Featured Image:  NEWPORT, R.I. (May 10, 2016)
Peter Pellegrino, U.S. Naval War College’s (NWC) senior military analyst for wargaming, briefs participants of a wargame reenactment of the Battle of Jutland at NWC in Newport, Rhode Island. During the wargame reenactment, Rear Adm. P. Gardner Howe III, NWC president, commanded the German High Seas Fleet and retired Rear Adm. Samuel J. Cox, director, Naval History and Heritage Command, commanded the British Grand Fleet.
(U.S. Navy photo by Chief Mass Communication Specialist James E. Foehl/Released)

“The Fleet at Flood Tide” – A Conversation with Author James D. Hornfischer

The Fleet at Flood Tide: America at Total War in the Pacific, 1944-1945 by James Hornfischer
The Fleet at Flood Tide: America at Total War in the Pacific, 1944-1945 by James Hornfischer.

By Christopher Nelson

A passionate naval historian, Jim Hornfischer finds time in the early morning hours and the weekends to write. It was an “elaborate moonlighting gig” he says, that led to his latest book, The Fleet at Flood Tide: America at Total War in the Pacific, 1944-1945

The Fleet at Flood Tide takes us back to World War II in the Pacific. This time Hornfischer focuses on the air, land, and sea battles that were some of the deadliest in the latter part of the war: Saipan, The Great Marianas Turkey Shoot, Tinian, Guam, the strategic bombing campaign, and the eventual use of the atomic bomb on Hiroshima and Nagasaki.  

The battles Hornfischer describe share center stage with some of the most impressive leaders the U.S. placed in the Pacific: Admiral Raymond Spruance, Admiral Kelly Turner, Admiral Marc Mitscher, General Holland “Howlin’ Mad” Smith, and Colonel Paul Tibbets. It is quite a cast of characters.

Hornfischer, to his credit, is able to keep this massive mosaic together – the numerous battles and personalities – without getting lost in historical details. His writing style, like other popular historians – David McCullough, Max Hastings, and Ian Toll immediately come to mind – is cinematic, yet not superficial. Or as he told me what he strives for when writing: “I then dive into the fitful process of making this rough assemblage readable and smooth, envisioning multiple readers, from expert navalists to my dear mother, with every sentence I type.”

The Fleet at Flood Tide is his fifth book, following the 2011 release of Neptune’s Inferno: The U.S. Navy at Gudalcanal. Hornfischer — whose day job is president of Hornfischer Literary Management — also found time to write The Ship of Ghosts (2006), The Last Stand of the Tin Can Sailors (2004; which won the Samuel Eliot Morison Award), and Service: A Navy SEAL at War, with Marcus Luttrell (2012). Of note, Neptune’s Inferno and The Last Stand of the Tin Can Sailors have been on the Chief of Naval Operation’s reading list for consecutive years.

I recently had the opportunity to correspond with Jim Hornfischer about his new book. This interview has been lightly edited for clarity.

How did the book come about? Was it a logical extension of your previous book, Neptune’s Inferno: The U.S. Navy at Guadalcanal?

_Written exercise_
Resume the interview with James D. Hornfischer about The Fleet at Flood Tide, starting right after its final sentence.

_Data section_

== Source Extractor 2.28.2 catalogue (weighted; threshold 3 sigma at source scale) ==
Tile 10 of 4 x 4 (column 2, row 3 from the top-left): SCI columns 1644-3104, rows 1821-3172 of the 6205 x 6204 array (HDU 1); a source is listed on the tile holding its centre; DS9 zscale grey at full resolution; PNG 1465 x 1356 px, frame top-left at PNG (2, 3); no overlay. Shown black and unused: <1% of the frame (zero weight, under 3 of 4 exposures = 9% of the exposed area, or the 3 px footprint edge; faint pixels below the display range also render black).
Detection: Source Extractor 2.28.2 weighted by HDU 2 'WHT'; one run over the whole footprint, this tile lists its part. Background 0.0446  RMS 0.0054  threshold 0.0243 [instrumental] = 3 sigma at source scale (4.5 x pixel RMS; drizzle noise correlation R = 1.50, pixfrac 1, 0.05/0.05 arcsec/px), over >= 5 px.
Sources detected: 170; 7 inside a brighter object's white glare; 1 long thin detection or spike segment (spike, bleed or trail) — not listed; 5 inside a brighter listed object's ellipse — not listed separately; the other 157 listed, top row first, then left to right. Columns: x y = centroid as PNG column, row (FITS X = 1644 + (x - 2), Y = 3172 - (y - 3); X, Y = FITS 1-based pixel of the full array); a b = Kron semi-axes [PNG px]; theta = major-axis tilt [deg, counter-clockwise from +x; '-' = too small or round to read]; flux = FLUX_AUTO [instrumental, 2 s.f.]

_Result of this task_
All these years on, the challenge in World War II history is to find books that need writing, stories that need telling with fresh levels of detail, or in an entirely new frame. After Neptune’s Inferno, I was looking for a project that offered expansive territory in terms of geography, people and operational terrain, fresh, ambitious themes, and massive amounts of combat action that was hugely consequential. When I realized that no single volume had yet taken on the entirety of the Marianas campaign and followed that coherently to the end and what it led to, I had something. I wrote a proposal for a campaign history of Operation Forager, encompassing all its diverse operations on air, land and sea, as well as the singular, war-ending purpose to which that victory was put. The original title given to my publisher was Crescendo: The Story of the Marianas Campaign, the Great Pacific Air, Land and Sea Victory that Finished Imperial Japan. In the first paragraph of that proposal, I wrote, “No nation had ever attempted a military expedition more ambitious than Operation Forager, and none had greater consequence.” And that conceit held up well through four years of work. Everything I learned about the Marianas as the strategic fulcrum of the theater fleshed out this interpretation in spades.

As you said, in the book you focus on the Marianas Campaign, and there are some key personalities during the 1944-45 campaign. Namely, Raymond Spruance, Kelly Turner, and Paul Tibbets are front and center in your book. When scoping this book out, how did you decide to focus on these men?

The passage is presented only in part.